No debería haber sabido nada sobre mi sueño. Nadie podía saberlo. Ni siquiera yo quería recordarlo, pero ahí estaba él, pronunciando esas dos palabras —“la puerta roja”— como si las hubiera visto conmigo, como si hubiese estado dentro de mi cabeza mientras dormía.
Sentí un latigazo en el pecho. Mis dedos se crisparon sin que pudiera evitarlo.
—¿Cómo sabes eso? —pregunté, pero mi voz salió más baja, casi un susurro.
Adrian no respondió de inmediato. Caminó hasta la mesa, tomó la jarra y sirvió agua en dos vasos. Lo hizo con una calma quirúrgica, como quien repite un gesto que lleva años memorizando. Me ofreció uno.
—Bebe —dijo.
No lo hice. No podía apartar mi mirada de sus ojos, porque en ellos había una mezcla extraña de urgencia y paciencia, como si estuviera luchando consigo mismo para no decirme demasiado rápido la verdad que llevaba encima.
—No quiero agua —dije por fin—. Quiero una explicación.
Adrian dejó el vaso sobre la mesa. Su expresión cambió apenas, lo suficiente para que entendiera que había llegado al punto donde él sabía que no podía seguir evadiendo nada.
—Escúchame con atención —dijo, volviendo a acercarse—. No te estamos vigilando desde hace semanas, ni meses. Te seguimos desde antes de que nacieras.
Mi respiración se cortó.
—Eso no tiene sentido.
—Lo sé —admitió—. Y aun así, es exactamente lo que ocurre.
Me quedé en silencio. Mi mente buscaba desesperadamente una grieta lógica en sus palabras, alguna forma de desmontar lo que había dicho, de demostrarme que era imposible. Pero había demasiadas cosas que ya no podía explicar: los mensajes, la voz, mi sueño, la certeza absurda de que todo había sido preparado para mí.
—La puerta roja —continuó— no es un sueño común. Nadie sueña con ella sin razón. Y tú… tú la has visto dos veces esta semana.
Un escalofrío me recorrió la espalda.
—¿Cómo…? —Mi boca se quedó seca—. ¿Cómo sabes eso?
Adrian no respondió enseguida. Primero observó mis manos, luego mis ojos. Parecía medir mi resistencia, calcular cuánto podía soportar.
—Porque lo hemos visto —dijo finalmente.
—¿“Lo hemos”? —repetí—. ¿Quiénes son ustedes?

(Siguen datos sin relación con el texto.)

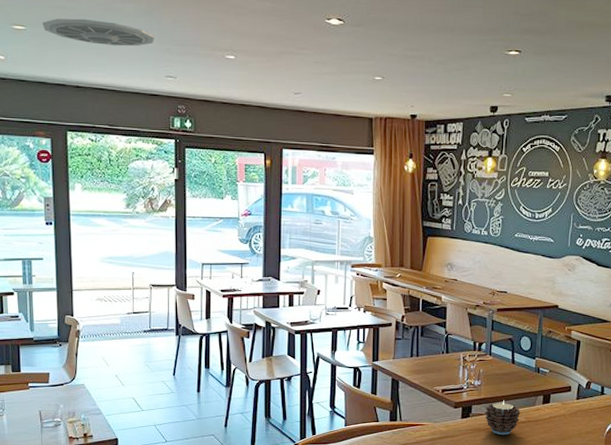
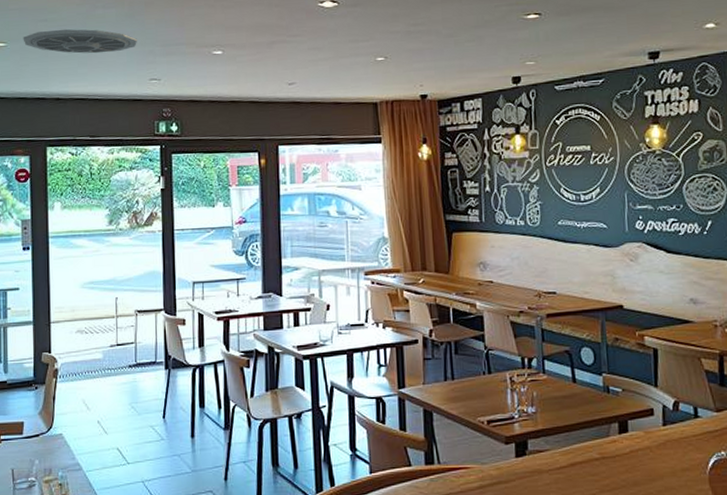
candle: present [484,400,520,435] -> none [544,431,592,478]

Adrian respiró profundo. Y cuando habló de nuevo, lo hizo como si estuviera diciendo algo que llevaba demasiado tiempo queriendo decirme:
—Somos los responsables de tu existencia. No en el sentido biológico… sino en el sentido que realmente importa.
Mi corazón dio un vuelco.
—¿Qué significa eso? —susurré.
Adrian se acercó un poco más y, con un tono más bajo, casi íntimo, respondió:
—Que no solo te seguimos… sino que te diseñamos.

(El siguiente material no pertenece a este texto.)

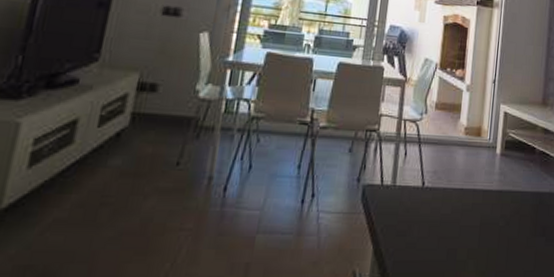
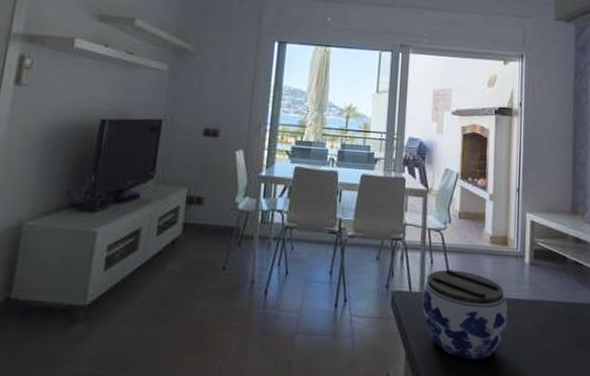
jar: none [393,161,478,253] -> present [422,269,508,360]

El mundo pareció inclinarse.
La habitación giró.
Tuve que sostenerme del borde del sillón para no perder el equilibrio.
—Eso es… imposible —logré decir—. No soy un experimento. No soy…
—No eres un experimento —interrumpió Adrian suavemente—. Eres una pieza. Una pieza única. Y lo que vamos a pedirte es algo que solo tú puedes hacer.
Sentí un nudo en la garganta.
—¿Y qué es lo que quieren de mí?
Adrian dio un paso atrás, como si preparara el terreno para la frase que venía.
—Queremos que abras la puerta roja. La verdadera.
Mis piernas temblaron.
Porque en mi sueño, detrás de esa puerta, había algo que me aterraba más que cualquier cosa que hubiera sentido despierto.
—No pienso hacerlo —dije automáticamente.
Adrian asintió, sin sorpresa.
—Lo sé —dijo—. Nadie quiere. Pero debes entender esto…
Sus ojos se endurecieron.
—Si no la abres tú, alguien más la abrirá. Y si eso ocurre… no podremos detener lo que viene.
La habitación parecía más pequeña ahora, más cerrada. Sentía mi corazón golpearme las costillas como si quisiera escapar de mi cuerpo.
—¿Qué hay detrás de esa puerta? —pregunté, aunque parte de mí no quería oír la respuesta.
Adrian tragó saliva.
Y por primera vez desde que lo vi, parecía asustado.
—Algo que lleva siglos intentando salir —respondió—. Y que lleva toda tu vida llamándote por tu nombre.